After facing the brunt of weak market sentiments, global financial meltdown, and fluctuating oil prices during the past few months, Dubai’s office market is finally opening up. Industry experts are expecting a rise in demand for the new office spaces thereby adding to the confidence of overall real estate industry in the region.
Upcoming Expo 2020, which will see many new businesses setting up their base in Dubai and in the neighbouring areas, is adding further impetus to the office space market.
According to reports, office market supply grew by up to 2.3 million sq-ft over year-to-date 2017. This supply increase is indicative of Dubai’s office market adjusting to the dominant need for single-owned prime stock – a segment where demand has consistently outstripped supply, said Dubai Office and Industrial Update, a Core Savills Research report (Q3 2017).
“Prime offices are now forecast to account for a substantial 71 percent of the total stock expected from 2017 to 2019, finally overtaking Grade B and C deliveries. This supply should see sustained absorption and relieve rental pressure from the high performing districts such as DIFC, DIC and DMC,” revealed the report.
Leasing market goes slow but steady
Amidst all this, Dubai’s office leasing market witnessed slow but steady growth in Q3 as UAE economic indicators experienced a boost in activities throughout the 2017. Grade A offices saw a welcome increase in supply, which is expected to relieve the upward pressure on rents in central prime areas.
By contrast, rents in the Grade B & C office segment have continued to soften due to persistent issues faced by strata office stock, evidenced by lower occupancy and sluggish demand. However, the lagging impact of office consolidation in the public and private sectors has kept enquiry levels relatively constant, restricting lease activity mostly to relocations, said the latest update from Core Savills.
Surge in demand
While economy keeps opening up, there was a series of positive demand drivers for the commercial real estate emerged over the course of 2017.

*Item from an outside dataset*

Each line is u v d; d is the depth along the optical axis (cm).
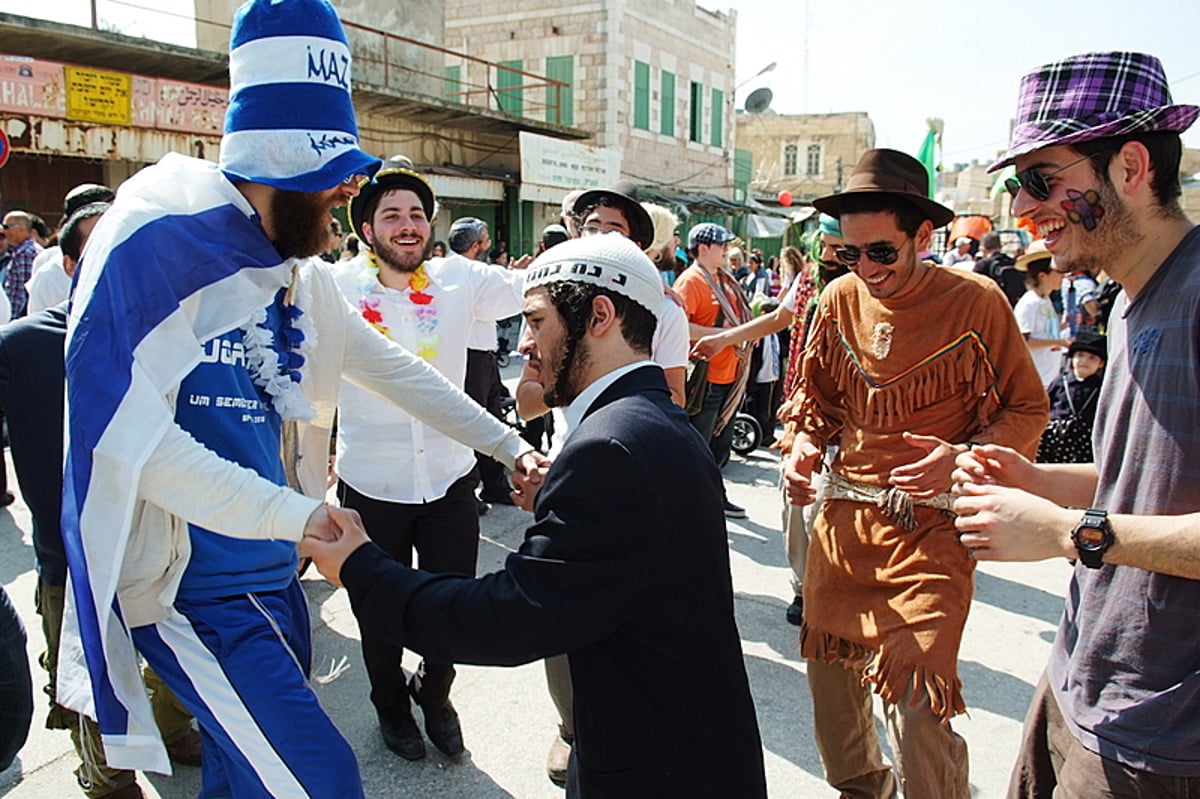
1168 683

The Emirates NBD Dubai Economy Tracker Index (DETI) indicates the non-oil private sector saw solid expansion over the last few quarters, with a sharp rise in business activity and new work. This quarter also saw the business expectations index rising to from 67.7 in July to 68.5 in September.
Interestingly, according to Core Savills, demand for business centers and micro offices continues to be buoyant as occupiers with smaller spatial requirements, and new entrants in particular, prefer plug-and play facilities eliminating occupation timelines.
Expensive office spaces
Being the world’s top retail destination and hub of global brands, Dubai continues to command sky-high rents of office spaces. However, neighbouring gulf nations including Bahrain and Saudi Arabia have also experienced a rise in office space market but Dubai has taken a lead.
According to the Knight Frank skyscraper index, the city’s premium high-rise addresses command the 18th most expensive rents in the world — $44 per square foot. The tight financial condition is forcing many businesses to head towards cheaper destination like Jeddah and Manama. However, experts believe the trend has a positive side to it.
“Dubai can never lose its charm as it has the world-class infrastructure. Many startups from Jordan, Egypt and Lebanon maintain presence in their countries as well as in Dubai. If companies are heading to other GCC countries to keep operating costs in check, it means the entrepreneurial ecosystem in the Gulf is growing,” says Walid Hannan, CEO, MEVP.